Last year was a terrible year for the mortgage space. The Fed raised the Federal Funds rate aggressively in order to combat inflation, which pushed up mortgage rates to the highest level in years.

UWM Holdings (UWMC 2.68%) is the parent company of United Wholesale, which is the largest mortgage originator in the United States. While most companies were experiencing a collapse in volume, UWM held up better than most. What is its secret? 

Picture of a house, a stack of money and a calculator

Image source: Getty Images.

UWM Holdings follows the broker model

In mortgage origination, there are basically three general business models. There are very few pure plays, but most originators do tend to focus on one business model.

The most common business model is retail, where the originator sources its own loans, assembles them, and then either puts the loans on its balance sheet or sells them into the market. This is the model that Rocket Companies (RKT 1.20%) uses. It sources customers via its app, and then securitizes and sells its production. Your local credit union has a similar model. Retail originators tend to have the highest profits on a per-loan basis, but their costs to produce a loan are higher as well. 

The next model is correspondent lending, where the lender buys loans that have already been assembled from smaller originators and then flips them into the market for a small profit. This is the business model that Mr. Cooper Group (COOP 1.10%) uses. Mr. Cooper generally hangs on to the mortgage servicing rights and sells the loan into the market.

Lastly, there is the broker model, which is what UWM uses. In this model, the mortgage broker is the customer, not the borrower. The mortgage broker finds the borrower and then gives it to United Wholesale to assemble and sell.

The biggest difference between retail and broker models is that the borrower is the customer to a retail lender and the broker is the customer for a wholesale shop. 

Refinancing activity is drying up

Over the past year, the mortgage market shifted dramatically from a refinance market to a purchase market. Half of all mortgages in the United States have a rate of 3.5%, and two-thirds have a rate under 4%.
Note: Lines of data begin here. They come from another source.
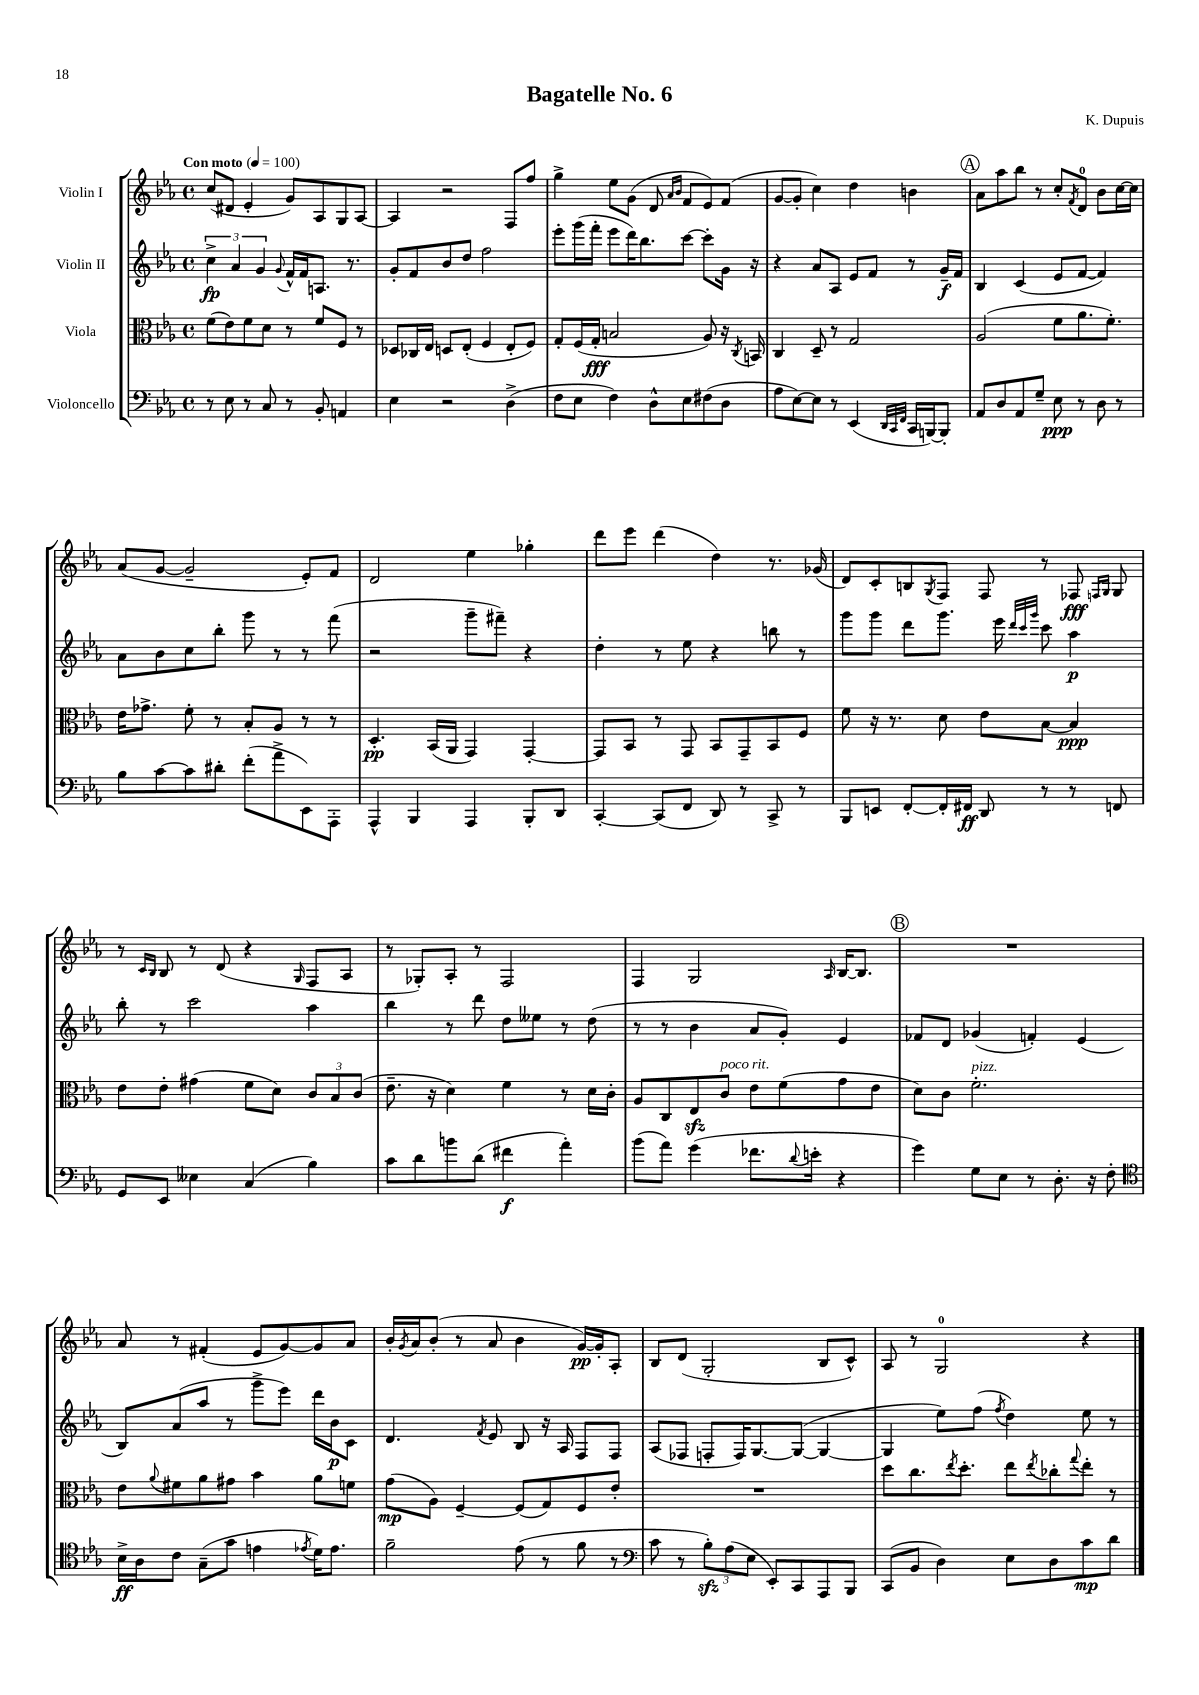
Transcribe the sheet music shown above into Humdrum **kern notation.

**kern	**kern	**kern	**kern
*staff4	*staff3	*staff2	*staff1
*clefF4	*clefC3	*clefG2	*clefG2
*k[b-e-a-]	*k[b-e-a-]	*k[b-e-a-]	*k[b-e-a-]
*M4/4	*M4/4	*M4/4	*M4/4
*met(c)	*met(c)	*met(c)	*met(c)
*MM100	*MM100	*MM100	*MM100
8r	(8f	6cc^	(8cc
8E-	8e-)	.	8d#
.	.	6a-	.
8r	8f	.	4e-'
.	.	6g	.
8C	8d	.	.
.	.	8qqg	.
8r	8r	16f^^	8g)
.	.	16f	.
8BB-'	8f	8.A	8A-
4AA	8F	.	8G
.	.	8.r	.
.	8r	.	[8A-
=	=	=	=
4E-	8D-	8g'	4A-]
.	16C-	8f	.
.	16E-	.	.
2r	8D	8b-	2r
.	(8E-'	8dd	.
.	4F	2ff	.
(4D^	8E-'	.	8F
.	8F)	.	8ff
=	=	=	=
8F	8G'	8eee-'	4gg^
8E-	(16F	(16ggg	.
.	16G'	16fff'	.
4F)	2B	8eee-	8ee-
.	.	16ddd)	(8g
.	.	8.bb-	.
8D^^	.	.	8d
.	.	.	16qqa-
.	.	.	16qqb-
8E-	.	[8ccc	8f
(8F#	8A-)	8ccc']	8e-)
8D	16r	16g	(8f
.	8qC	.	.
.	16BB	16r	.
=	=	=	=
8A-	4C	4r	[8g
[8E-)	.	.	8g']
8E-]	8D~	8a-	4cc)
8r	8r	8A-	.
(4EE-	2G	8e-	4dd
.	.	8f	.
32qqDD	.	.	.
32qqCC	.	.	.
32qqFF	.	.	.
16CC	.	8r	4b
[16BBB)	.	.	.
8BBB']	.	16g~	.
.	.	16f	.
=	=	=	=
8AA-	(2A-	4B-	8a-
8D	.	.	8aa-
8AA-	.	(4c	8bb-
8G~	.	.	8r
8E-	8f	8e-	8cc'
.	.	.	8qf
8r	8.a-	[8f	8d
8D	.	4f])	8b-
.	8.f')	.	.
8r	.	.	[16cc
.	.	.	16cc]
=	=	=	=
8B-	16e-	8a-	(8a-
.	8.g-^	.	.
[8c	.	8b-	[8g
8c]	8f'	8cc	2g~]
8d#'	8r	8bb-'	.
(8f'	8B-'	8ggg	.
8a-^	8A-	8r	.
8EE-)	8r	8r	8e-')
8AAA-'	8r	(8fff	8f
=	=	=	=
4AAA-^^	4.D'	2r	2d
4BBB-	.	.	.
.	(16BB-	.	.
.	16AA-	.	.
4AAA-	4GG)	8ggg~	4ee-
.	.	8fff#~)	.
8BBB-'	[4GG'	4r	4gg-'
8DD	.	.	.
=	=	=	=
[4CC'	8GG]	4dd'	8ddd
.	8BB-	.	8eee-
(8CC]	8r	8r	(4ddd
8FF	8GG	8ee-	.
8DD)	8BB-	4r	4dd)
8r	8GG~	.	.
8CC^	8BB-	8bb	8.r
8r	8F	8r	.
.	.	.	(16g-
=	=	=	=
8BBB-	8f	8ggg	8d)
8EE	16r	8ggg	8c'
.	8.r	.	.
[8FF'	.	8ddd	8B
.	.	.	8qG
16FF']	8d	8.ggg	8F
16FF#	.	.	.
8DD	8e-	.	8F
.	.	16eee-	.
.	.	32qqddd	.
.	.	32qqccc	.
.	.	32qqggg	.
8r	[8B-	8ccc	8r
8r	4B-]	4aa-	8F-
.	.	.	16qqF
.	.	.	16qqG
8FF	.	.	8G
=	=	=	=
8GG	8e-	8bb-'	8r
.	.	.	16qqc
.	.	.	16qqB-
8EE-	8e-'	8r	8B-
4E--	(4g#	2ccc	8r
.	.	.	(8d
(4C	8f	.	4r
.	8d)	.	.
.	.	.	16qqG
4B-)	12c	4aa-	8F
.	12B-	.	.
.	.	.	8A-
.	(12c	.	.
=	=	=	=
8c	8.e-~	4bb-	8r
8d	.	.	8G-')
.	16r	.	.
8b	4d)	8r	8A-'
(8d	.	8ddd	8r
4f#	4f	8dd	2F
.	.	8ee--	.
4a-')	8r	8r	.
.	16d	(8dd	.
.	16c'	.	.
=	=	=	=
(8b-	8A-	8r	4F
8a-)	8C	8r	.
(4g	8E-	4b-	2G
.	8c	.	.
8.f-	8e-	8a-	.
.	(8f	8g')	.
8qqd	.	.	.
16e'	.	.	.
.	.	.	16qqA-
4r	8g	4e-	[16B-
.	.	.	8.B-]
.	8e-	.	.
=	=	=	=
4g)	8d)	8f-	1r
.	8c	8d	.
8G	2.f'	(4g-	.
8E-	.	.	.
8r	.	4f')	.
8.D'	.	.	.
.	.	(4e-	.
16r	.	.	.
8F'	.	.	.
=	=	=	=
*clefC4	*	*	*
16B-^	8e-	8B-)	8a-
16A-	.	.	.
.	8qqa-	.	.
8c	8f#	(8a-	8r
(8G~	8a-	8aa-	(4f#'
8g	8g#	8r	.
4e	4b-	8ggg^	8e-
.	.	8eee-)	[8g)
8qe-	.	.	.
16d)	8a-	16ddd	8g]
8.e-	.	16b-	.
.	8f	8c	8a-
=	=	=	=
2f~	(8g	4.d	16b-'
.	.	.	8qg
.	.	.	16a-
.	8A-)	.	(8b-'
.	[4F~	.	8r
.	.	8qf	.
.	.	8e-	8a-
(8e-	(8F]	8B-	4b-
8r	8G)	16r	.
.	.	16A-	.
8f	8F	8F	[16g)
.	.	.	16g']
8r	8e-'	8F	8A-'
=	=	=	=
*clefF4	*	*	*
8c	1r	(8A-	8B-
8r	.	8F-	(8d
12B-')	.	8F'	2G'
(12A-	.	.	.
.	.	16F)	.
12E-	.	.	.
.	.	[8.G	.
8EE-')	.	.	.
8CC	.	(8G_	.
8AAA-	.	4G_	8B-
8BBB-	.	.	8c^^)
=	=	=	=
(8CC	8dd	4G]	8A-
8BB-	8.cc	.	8r
4D)	.	8ee-)	2G
.	8qee-	.	.
.	8.dd'	.	.
.	.	(8ff	.
.	.	8qff	.
8E-	8ee-	4dd)	.
.	8qee-	.	.
8D	8cc-'	.	.
.	8qqgg	.	.
8c	8ee-'	8ee-	4r
8d	8r	8r	.
==	==	==	==
*-	*-	*-	*-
With mortgage rates on new loans hovering close to 7%, there is little to no refinancing business. Nobody is going to swap out a 3.5% mortgage for a 7% one. This means most of the loans that originators will be doing will be purchase loans. 

The home-purchase market is a relationship-driven model

A purchase market is ideal for UWM's wholesale model. Here is why: The purchase market is still mainly a face-to-face business. Real estate agents represent buyers and sellers and will often make recommendations to the buyer. The mortgage broker is close to real estate agents, closing attorneys, and title agents, and the broker sources loan leads from his or her network.

UWM has made it easy for mortgage brokers to close loans, with good visibility into where the loan stands at any one time. This relationship aspect of the business puts UWM in a better competitive position than retail originators that primarily use technology or cold-calling to find loans, at least in a purchase market. 

Mortgage banking is a highly cyclical business, and right now we are stuck in the bottom of the cycle. Home affordability concerns are slowing purchase activity, and rates are too high for people to refinance their mortgages.

If the U.S. enters a recession toward the end of the year, we might see the Federal Reserve begin to lower rates, and that could ease the affordability issue and benefit UWM. Until then, it is hard to recommend any mortgage banker until the Federal Reserve is done with its rate hikes.